_Problems to work on_
• A. Decide whether each statement agrees with the passage on violence in Brazil below, answering yes or no and quoting the words from the passage that settle it: (i) Homicide accounts for 58% of early deaths among Brazilians. (ii) Angola's civil war killed more people than were killed in Brazil between 1980 and 2000. (iii) Article 144 of the Constitution makes public security a primary obligation of the government.
• B. Carry the passage on violence in Brazil forward with the next part, starting after its last sentence.

_Extract to read_
******************************

While today’s democratic period in Brazil was initially hailed in the late 1980s as the commencement of a new era of freedom and human rights, the country has nevertheless faced an explosion of violence and criminality over the last two decades, cheapening human life despite the status the law ascribes to it.
Homicide is currently the major cause (58%) of early death for Brazilians. A report from the United Nations has revealed that while the country has only 2.8% of the world’s population, it is responsible for more than 11% of registered homicides.
According to the IBGE (Brazilian Institute of Geography and Statistics), around 600,000 people were killed in Brazil between 1980 and 2000, an average of 30,000 a year. In comparison, the thirty-year civil war that devastated Angola killed “only” 350,000 people. According to Timothy Cahill, an investigating leader for the Amnesty International, the number of deaths in Brazil falls easily within the U.N. parameters for a situation of civil war.
Although Article 144 to the Constitution states that the provision of public security is a primary obligation of the government, the sad reality is that authorities have shown a disturbing lack of ability (and interest) to effectively protect this most basic right of the citizen.

******************************

_Entries provided_
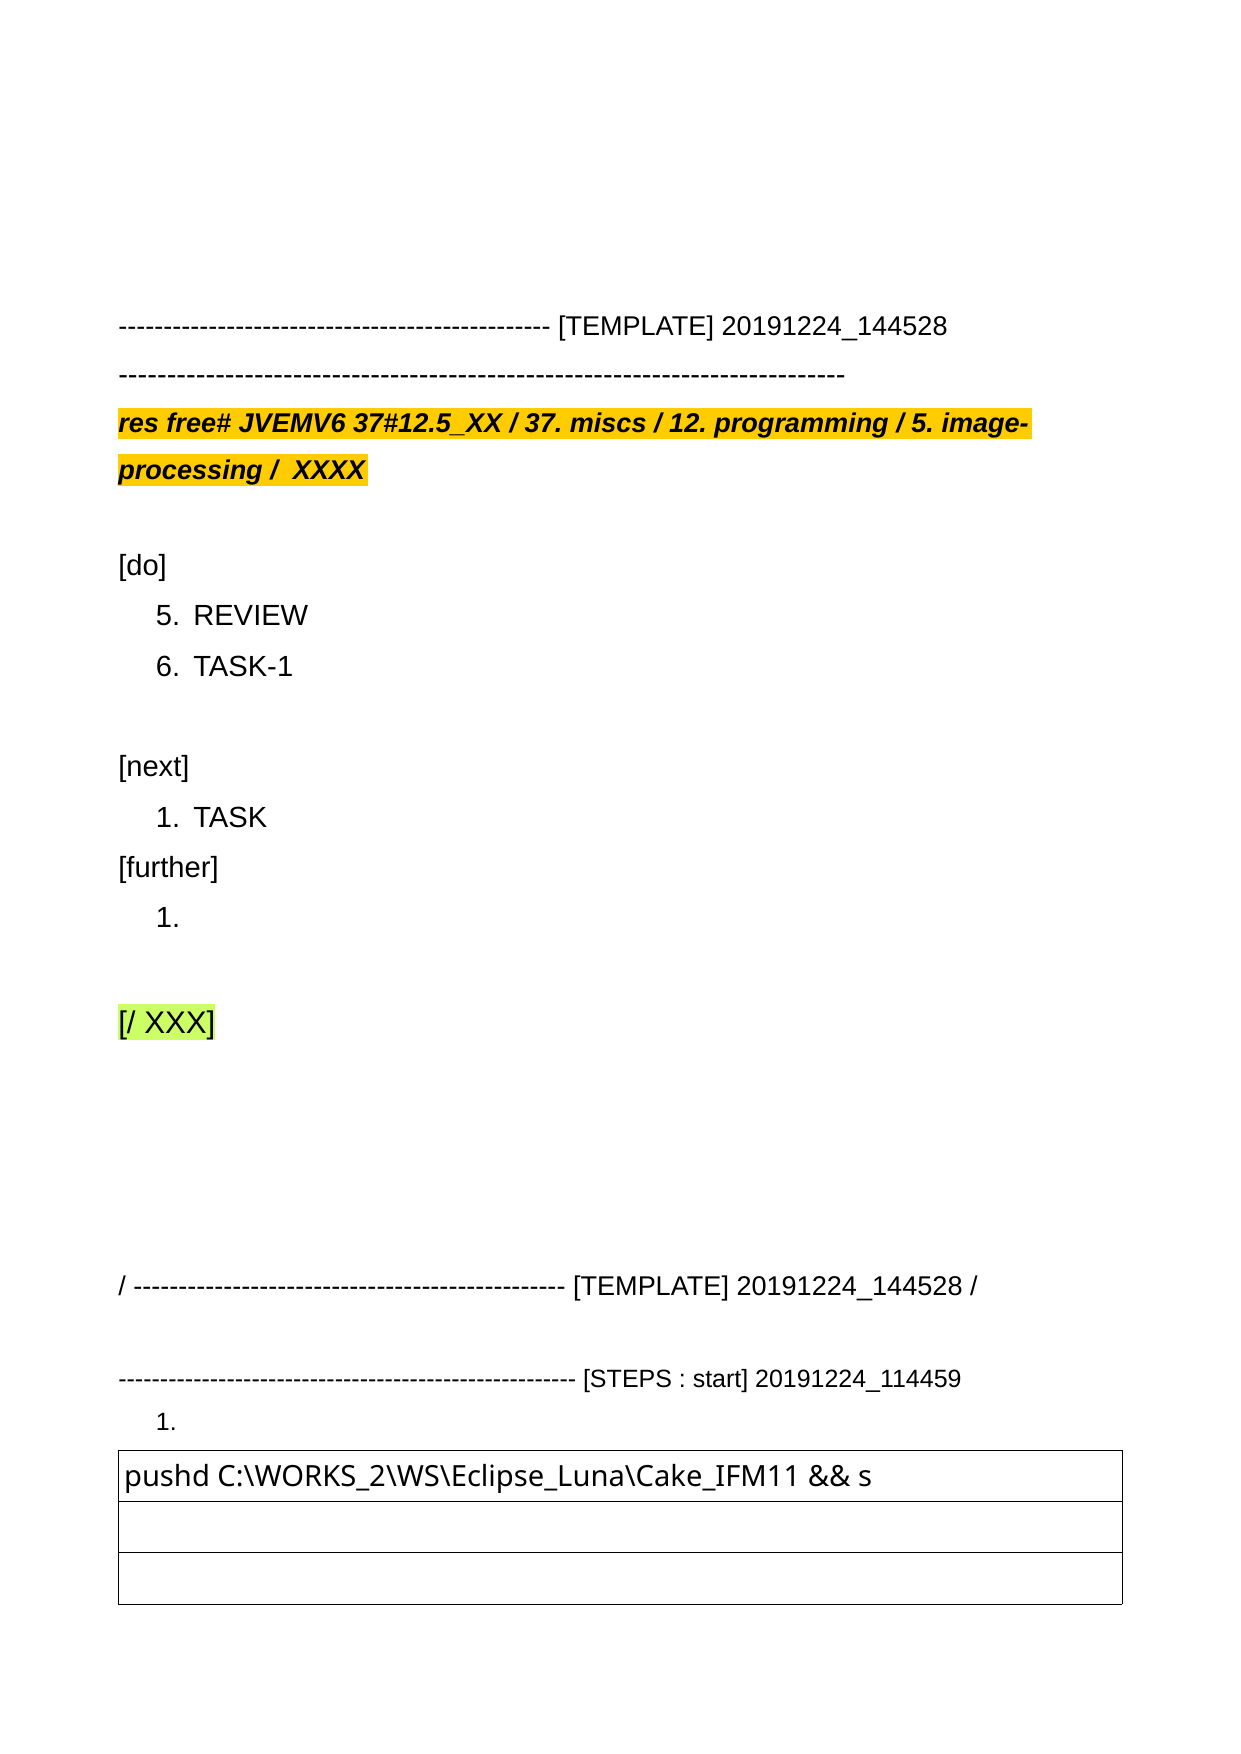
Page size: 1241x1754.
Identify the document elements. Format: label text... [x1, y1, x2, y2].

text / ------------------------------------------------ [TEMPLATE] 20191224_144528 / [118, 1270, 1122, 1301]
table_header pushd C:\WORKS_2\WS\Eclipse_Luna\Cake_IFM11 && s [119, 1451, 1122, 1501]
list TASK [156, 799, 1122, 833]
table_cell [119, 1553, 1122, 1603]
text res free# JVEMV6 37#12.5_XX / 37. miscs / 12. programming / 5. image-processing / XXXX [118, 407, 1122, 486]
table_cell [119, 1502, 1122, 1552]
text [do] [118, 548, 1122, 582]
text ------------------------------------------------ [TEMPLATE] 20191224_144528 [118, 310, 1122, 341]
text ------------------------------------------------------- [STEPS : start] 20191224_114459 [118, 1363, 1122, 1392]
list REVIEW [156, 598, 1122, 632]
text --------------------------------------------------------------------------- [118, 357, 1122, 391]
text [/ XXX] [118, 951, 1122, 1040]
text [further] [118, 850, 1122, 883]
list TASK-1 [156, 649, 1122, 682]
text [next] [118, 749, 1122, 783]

******************************

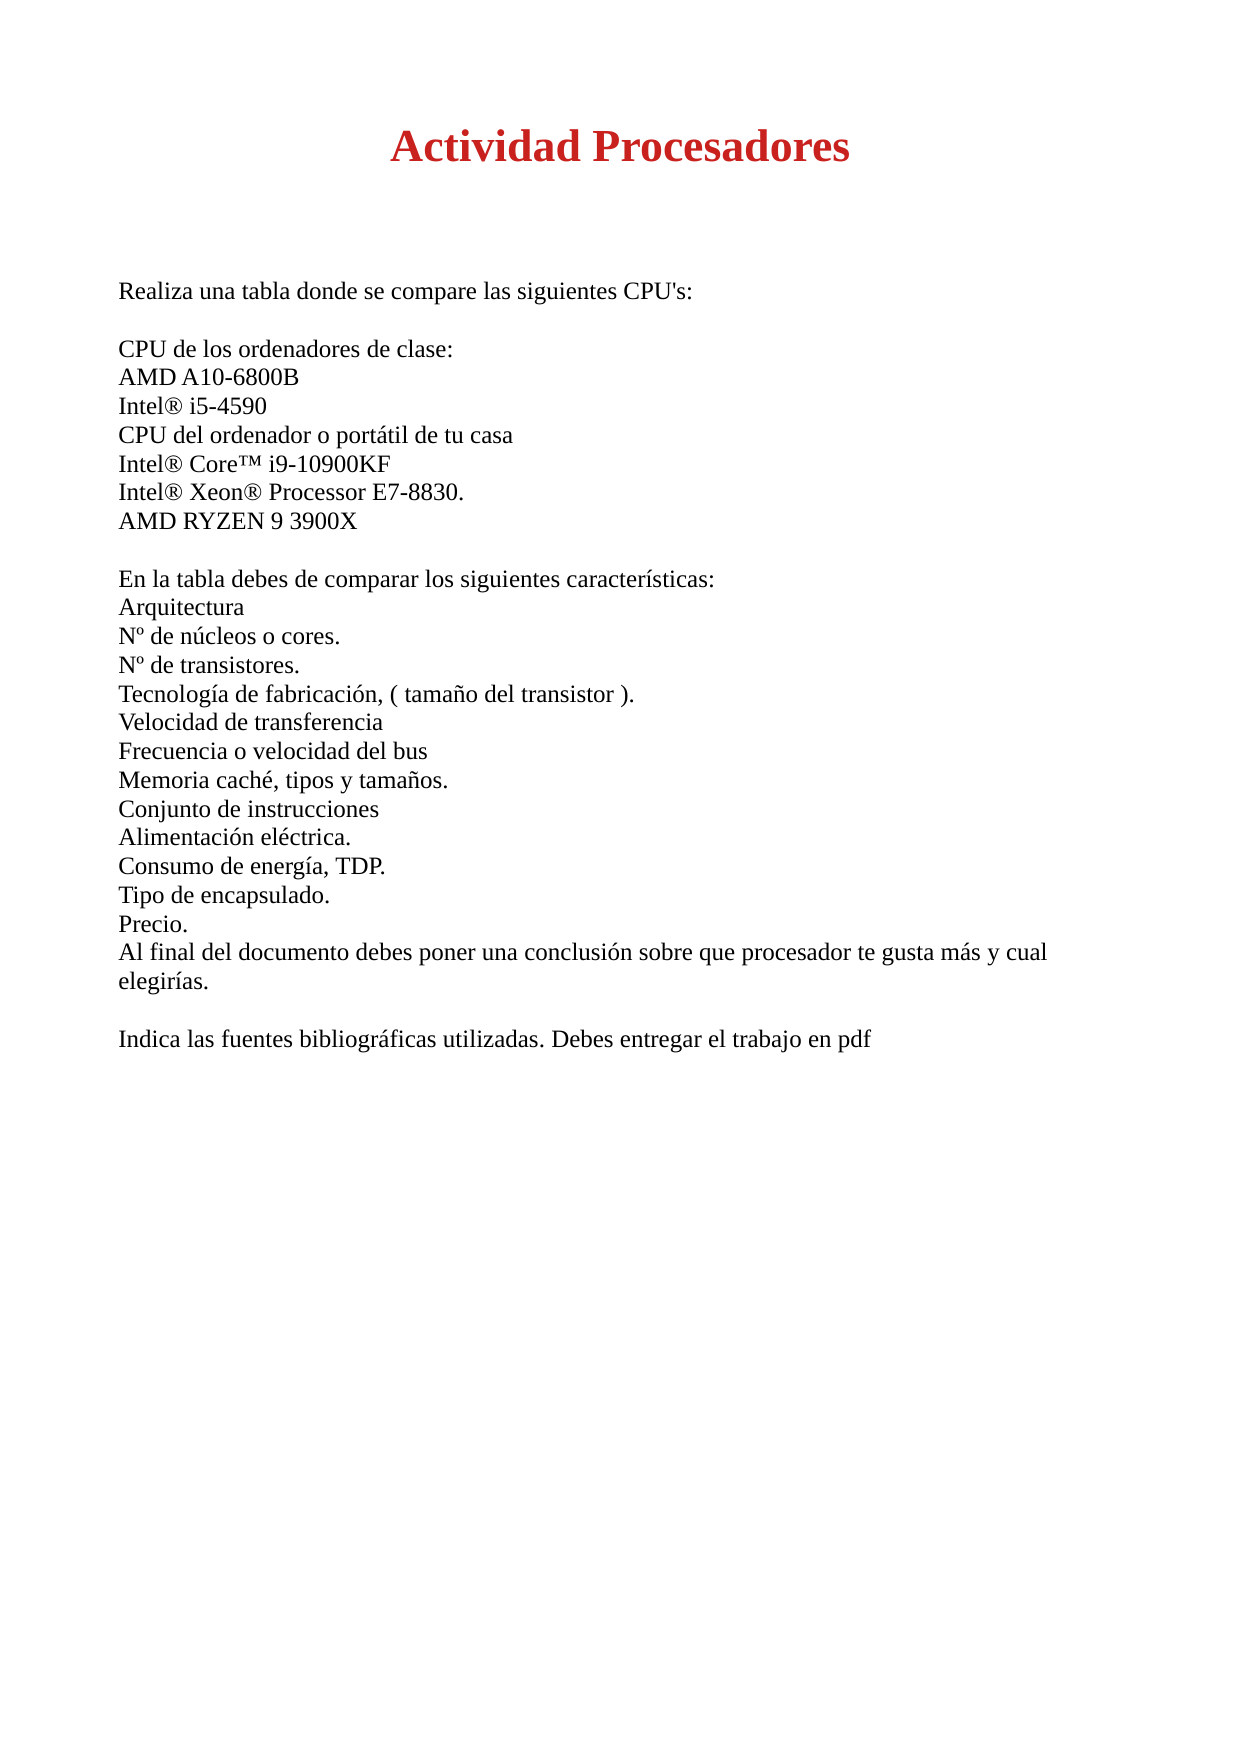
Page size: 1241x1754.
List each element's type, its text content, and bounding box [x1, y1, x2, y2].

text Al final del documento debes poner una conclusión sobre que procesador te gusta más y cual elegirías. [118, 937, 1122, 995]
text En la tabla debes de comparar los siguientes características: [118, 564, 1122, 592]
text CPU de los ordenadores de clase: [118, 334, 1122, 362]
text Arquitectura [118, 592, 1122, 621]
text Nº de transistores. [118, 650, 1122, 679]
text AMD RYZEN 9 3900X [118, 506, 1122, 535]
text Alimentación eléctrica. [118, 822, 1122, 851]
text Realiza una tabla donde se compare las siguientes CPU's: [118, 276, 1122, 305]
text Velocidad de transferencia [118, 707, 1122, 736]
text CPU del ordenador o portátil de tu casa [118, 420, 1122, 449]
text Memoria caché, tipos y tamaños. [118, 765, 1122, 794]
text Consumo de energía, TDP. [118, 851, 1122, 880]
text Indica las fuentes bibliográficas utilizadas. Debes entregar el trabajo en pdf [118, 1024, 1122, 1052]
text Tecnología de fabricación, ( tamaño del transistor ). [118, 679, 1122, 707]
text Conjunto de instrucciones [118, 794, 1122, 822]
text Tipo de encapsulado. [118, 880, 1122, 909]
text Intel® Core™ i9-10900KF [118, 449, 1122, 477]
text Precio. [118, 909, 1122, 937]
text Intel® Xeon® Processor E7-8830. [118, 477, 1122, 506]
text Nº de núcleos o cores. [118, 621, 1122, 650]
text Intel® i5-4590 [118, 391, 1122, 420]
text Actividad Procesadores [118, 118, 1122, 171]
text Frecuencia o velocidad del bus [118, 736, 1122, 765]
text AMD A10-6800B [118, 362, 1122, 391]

******************************

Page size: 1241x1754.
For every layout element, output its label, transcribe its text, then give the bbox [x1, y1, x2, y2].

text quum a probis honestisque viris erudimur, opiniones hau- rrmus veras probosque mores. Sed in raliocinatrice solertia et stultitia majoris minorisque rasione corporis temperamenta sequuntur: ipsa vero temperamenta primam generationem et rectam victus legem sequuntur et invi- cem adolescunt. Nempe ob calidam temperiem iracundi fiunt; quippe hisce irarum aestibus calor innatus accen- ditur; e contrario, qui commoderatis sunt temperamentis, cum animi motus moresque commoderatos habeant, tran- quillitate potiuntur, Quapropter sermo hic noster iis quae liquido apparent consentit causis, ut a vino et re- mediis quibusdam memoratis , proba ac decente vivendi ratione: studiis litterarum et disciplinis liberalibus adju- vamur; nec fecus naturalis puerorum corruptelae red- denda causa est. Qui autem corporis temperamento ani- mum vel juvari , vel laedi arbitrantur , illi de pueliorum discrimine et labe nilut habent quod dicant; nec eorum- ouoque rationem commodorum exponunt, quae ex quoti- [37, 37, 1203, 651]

******************************

_Replies_
• A.
(i) Yes: "Homicide is currently the major cause (58%) of early death for Brazilians."
(ii) No: "around 600,000 people were killed in Brazil between 1980 and 2000" and "the thirty-year civil war that devastated Angola killed “only” 350,000 people."
(iii) Yes: "Article 144 to the Constitution states that the provision of public security is a primary obligation of the government"

• B.
The police in Brazil rarely catch criminals, and those who are convicted can go free within a few years in prison. A 2003 report of the United Nations revealed that only 7.9% of the 49,000 cases of murder officially reported in Brazil were successfully prosecuted.
The police seldom investigate criminal cases diligently, even when it involves offences such as rape, torture, and first-degree murder. Investigations are often conducted in a superficial and incomplete manner, if not visibly performed with bad-faith.
As a result, even the most notorious cases of first-degree murder may not produce enough evidence to even initiate the trial of well-known perpetrators. Brazilian courts condemn only 1% of all suspects for first-degree murder, because judges argue that inquiries transferred to them by the public prosecution are so poorly elaborated that they apparently find no evidence to condemn even a serial killer.
Policies regarding public security in Brazil are tantamount to an “invitation to criminality”, argues Dr. Candido Mendes Prunes, a jurist with a Ph.D. from the prestigious University of São Paulo (USP). He explains that the state gives a “package of incentives” to criminality that no honest citizen can find to develop legal activities.
As part of this “package”, Prunes highlights the lack of preventive policing, the lack of ability to investigate cases diligently, and judicial delay. The last “incentive” occurs, he says, particularly because the long police enquiries can allow offenders to benefit from the statute of limitations which establishes a limit of time for the trial of suspects.
People in Brazil, therefore, are reasonably inclined to believe that criminals have very little to fear in terms of punishment from the state. The feeling of impunity, which is indeed widespread, explains why so many citizens have resorted to taking “justice” into their hands.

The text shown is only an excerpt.